Perverse Incentive for Office

This isn’t about fairness, it’s just about comfort. When we start redesigning ethics laws around comfort of the regulated class, we have lost the plot. And that’s when things start to get messy. For instance, it is worth noting that by extending tax deferral through the divestiture certificate process, we have created a perverse incentive where one might run for office just to claim the benefit.

Section 1043 of the tax code was designed for executive branch officials entering roles where holding certain assets could create conflicts. Think, for instance, a cabinet member offloading ExxonMobil stock prior to taking over regulating oil markets. The trigger, however, is specific: the divestiture must be mandatory, and ethics related. This bill goes out of its way to unlock the tax break generally for members.

This converts pursuit of public office into a viable tax strategy. Imagine a wealthy private equity partner with a $10 million unrealized gain in Meta. What’s cheaper, paying the IRS now or launching a well-funded congressional campaign in a friendly district?
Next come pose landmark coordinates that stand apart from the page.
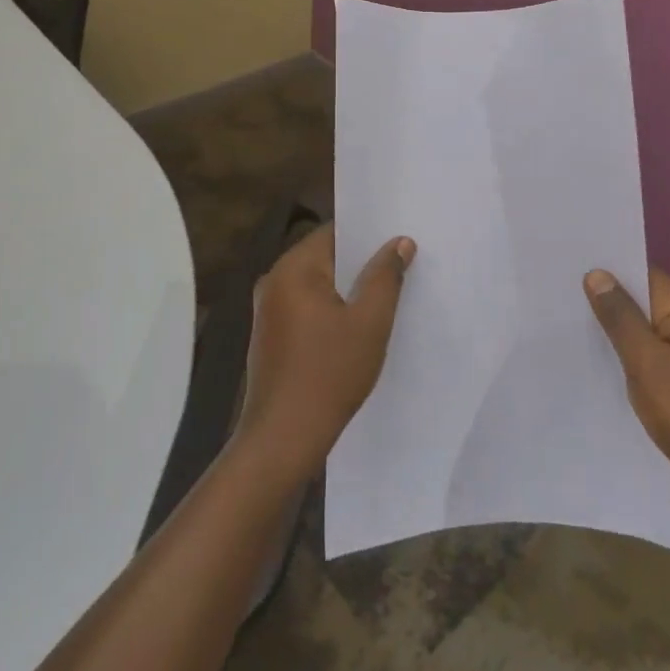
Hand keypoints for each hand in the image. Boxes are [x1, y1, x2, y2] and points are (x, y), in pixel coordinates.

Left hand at [235, 225, 414, 481]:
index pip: (334, 232)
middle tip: (401, 264)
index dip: (368, 233)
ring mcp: (269, 310)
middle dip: (361, 261)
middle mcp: (274, 281)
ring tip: (386, 293)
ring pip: (317, 284)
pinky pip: (307, 306)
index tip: (398, 238)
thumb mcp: (369, 323)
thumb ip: (385, 277)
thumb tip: (400, 242)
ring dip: (348, 288)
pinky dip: (332, 308)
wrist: (282, 438)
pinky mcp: (271, 335)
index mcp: (293, 268)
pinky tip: (358, 324)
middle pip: (325, 256)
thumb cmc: (329, 374)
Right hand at [585, 267, 669, 499]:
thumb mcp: (648, 364)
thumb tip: (599, 274)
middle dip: (609, 305)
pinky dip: (637, 365)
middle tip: (559, 304)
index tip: (566, 271)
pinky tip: (610, 377)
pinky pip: (661, 364)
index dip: (607, 270)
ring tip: (573, 337)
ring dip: (621, 338)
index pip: (642, 274)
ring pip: (652, 336)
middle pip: (647, 304)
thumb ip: (621, 319)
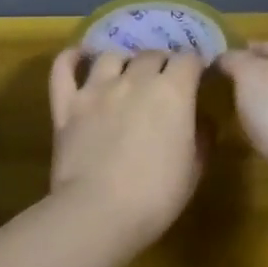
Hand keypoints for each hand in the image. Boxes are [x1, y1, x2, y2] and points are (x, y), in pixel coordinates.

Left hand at [47, 48, 206, 242]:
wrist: (99, 212)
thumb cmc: (157, 196)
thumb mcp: (194, 169)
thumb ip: (202, 136)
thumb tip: (202, 119)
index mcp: (172, 92)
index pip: (189, 60)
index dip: (195, 66)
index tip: (197, 78)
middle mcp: (135, 79)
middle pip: (152, 54)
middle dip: (162, 64)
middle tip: (164, 83)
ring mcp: (96, 89)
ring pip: (111, 56)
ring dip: (124, 62)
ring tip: (126, 75)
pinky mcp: (67, 104)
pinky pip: (64, 68)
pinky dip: (71, 58)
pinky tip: (79, 57)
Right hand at [217, 43, 267, 178]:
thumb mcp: (248, 73)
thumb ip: (232, 60)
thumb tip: (222, 57)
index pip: (261, 45)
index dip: (237, 50)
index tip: (209, 61)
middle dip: (242, 79)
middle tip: (210, 86)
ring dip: (250, 104)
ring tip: (221, 109)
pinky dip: (259, 127)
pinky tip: (242, 134)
Suddenly, the Restore Trust in Congress Act looks more like the Monetize Your Portfolio via Congress Act.

We already have enough folks running for office to boost their brand, sell a book, or land a television deal—do we really want to add “defer my capital gains” to the list of socially acceptable motives?

Larger Message

Even if no one actually runs for Congress just for a tax break—and let’s be real, someone will—the existence of that incentive speaks volumes. The bill conflates ethics with tax relief and reinforces the idea that lawmakers need a sweet treat to behave ethically. It reduces public trust to a line item on a balance sheet that can be offset by a credit elsewhere.

The fundamental question is whether we should be negotiating with members of Congress about the price of not using their office to line their own pockets. Do we really believe stock trading is inherently a conflict of interest? If so, ban it. If not, then stop pretending ethics reform is the goal and just admit this is eyewash.

Public services isn’t supposed to be risk-free or profit-maximizing. It is supposed to be a privilege that comes with equal parts restraint. That isn’t punitive; it’s the whole point.